● **Entries supplied**:
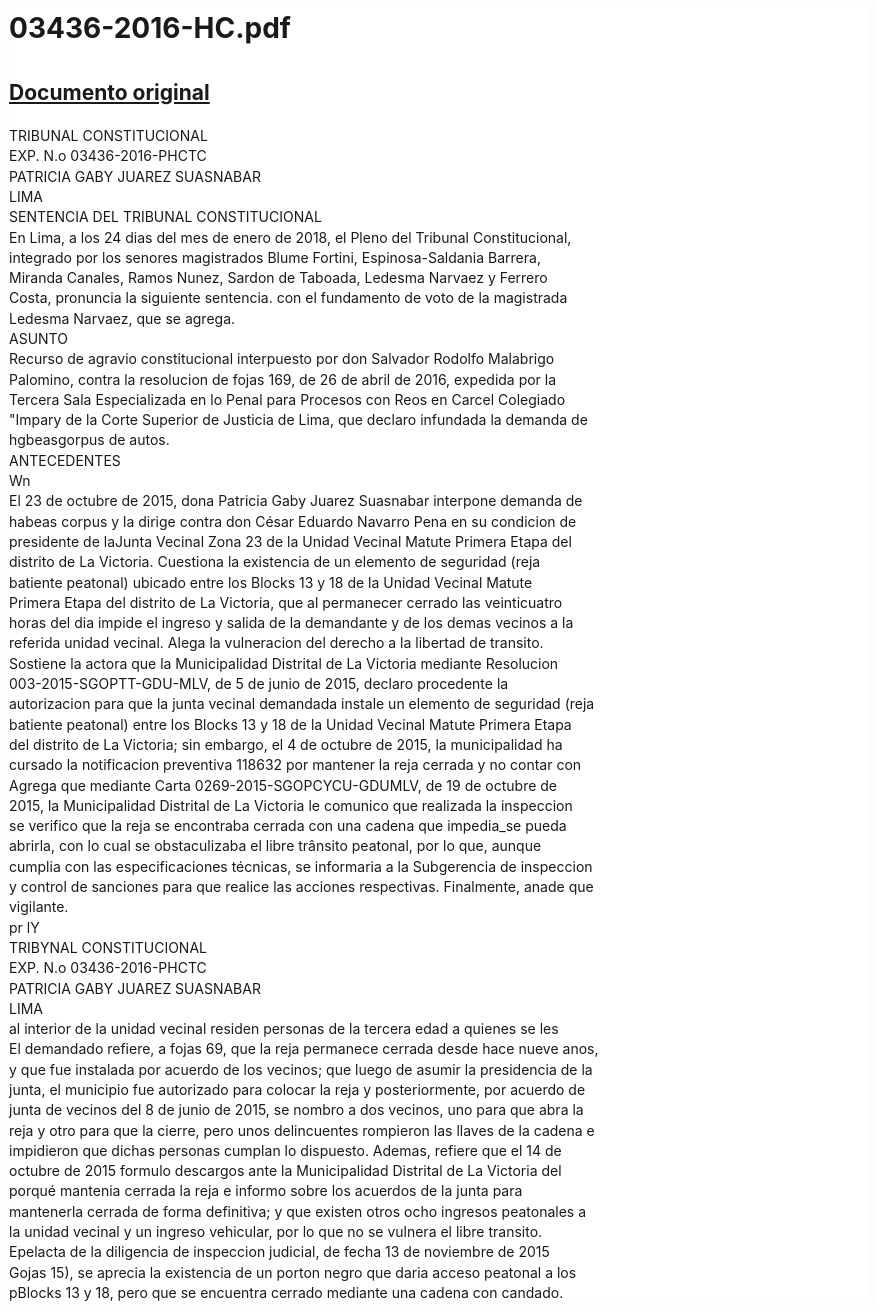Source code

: 
03436-2016-HC.pdf
=================
  
[Documento original](https://tc.gob.pe/jurisprudencia/2018/03436-2016-HC.pdf)  
---  
TRIBUNAL CONSTITUCIONAL  
EXP. N.o 03436-2016-PHCTC  
PATRICIA GABY JUAREZ SUASNABAR  
LIMA  
SENTENCIA DEL TRIBUNAL CONSTITUCIONAL  
En Lima, a los 24 dias del mes de enero de 2018, el Pleno del Tribunal Constitucional,  
integrado por los senores magistrados Blume Fortini, Espinosa-Saldania Barrera,  
Miranda Canales, Ramos Nunez, Sardon de Taboada, Ledesma Narvaez y Ferrero  
Costa, pronuncia la siguiente sentencia. con el fundamento de voto de la magistrada  
Ledesma Narvaez, que se agrega.  
ASUNTO  
Recurso de agravio constitucional interpuesto por don Salvador Rodolfo Malabrigo  
Palomino, contra la resolucion de fojas 169, de 26 de abril de 2016, expedida por la  
Tercera Sala Especializada en lo Penal para Procesos con Reos en Carcel Colegiado  
"Impary de la Corte Superior de Justicia de Lima, que declaro infundada la demanda de  
hgbeasgorpus de autos.  
ANTECEDENTES  
Wn  
El 23 de octubre de 2015, dona Patricia Gaby Juarez Suasnabar interpone demanda de  
habeas corpus y la dirige contra don César Eduardo Navarro Pena en su condicion de  
presidente de laJunta Vecinal Zona 23 de la Unidad Vecinal Matute Primera Etapa del  
distrito de La Victoria. Cuestiona la existencia de un elemento de seguridad (reja  
batiente peatonal) ubicado entre los Blocks 13 y 18 de la Unidad Vecinal Matute  
Primera Etapa del distrito de La Victoria, que al permanecer cerrado las veinticuatro  
horas del dia impide el ingreso y salida de la demandante y de los demas vecinos a la  
referida unidad vecinal. Alega la vulneracion del derecho a la libertad de transito.  
Sostiene la actora que la Municipalidad Distrital de La Victoria mediante Resolucion  
003-2015-SGOPTT-GDU-MLV, de 5 de junio de 2015, declaro procedente la  
autorizacion para que la junta vecinal demandada instale un elemento de seguridad (reja  
batiente peatonal) entre los Blocks 13 y 18 de la Unidad Vecinal Matute Primera Etapa  
del distrito de La Victoria; sin embargo, el 4 de octubre de 2015, la municipalidad ha  
cursado la notificacion preventiva 118632 por mantener la reja cerrada y no contar con  
Agrega que mediante Carta 0269-2015-SGOPCYCU-GDUMLV, de 19 de octubre de  
2015, la Municipalidad Distrital de La Victoria le comunico que realizada la inspeccion  
se verifico que la reja se encontraba cerrada con una cadena que impedia_se pueda  
abrirla, con lo cual se obstaculizaba el libre trânsito peatonal, por lo que, aunque  
cumplia con las especificaciones técnicas, se informaria a la Subgerencia de inspeccion  
y control de sanciones para que realice las acciones respectivas. Finalmente, anade que  
vigilante.  
pr lY  
TRIBYNAL CONSTITUCIONAL  
EXP. N.o 03436-2016-PHCTC  
PATRICIA GABY JUAREZ SUASNABAR  
LIMA  
al interior de la unidad vecinal residen personas de la tercera edad a quienes se les  
El demandado refiere, a fojas 69, que la reja permanece cerrada desde hace nueve anos,  
y que fue instalada por acuerdo de los vecinos; que luego de asumir la presidencia de la  
junta, el municipio fue autorizado para colocar la reja y posteriormente, por acuerdo de  
junta de vecinos del 8 de junio de 2015, se nombro a dos vecinos, uno para que abra la  
reja y otro para que la cierre, pero unos delincuentes rompieron las llaves de la cadena e  
impidieron que dichas personas cumplan lo dispuesto. Ademas, refiere que el 14 de  
octubre de 2015 formulo descargos ante la Municipalidad Distrital de La Victoria del  
porqué mantenia cerrada la reja e informo sobre los acuerdos de la junta para  
mantenerla cerrada de forma definitiva; y que existen otros ocho ingresos peatonales a  
la unidad vecinal y un ingreso vehicular, por lo que no se vulnera el libre transito.  
Epelacta de la diligencia de inspeccion judicial, de fecha 13 de noviembre de 2015  
Gojas 15), se aprecia la existencia de un porton negro que daria acceso peatonal a los  
pBlocks 13 y 18, pero que se encuentra cerrado mediante una cadena con candado.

● **How to complete this task**: How many lines of the listing above contain the word "pero"? Case counts. Reply with the number alone.

● **Response to the task**: 2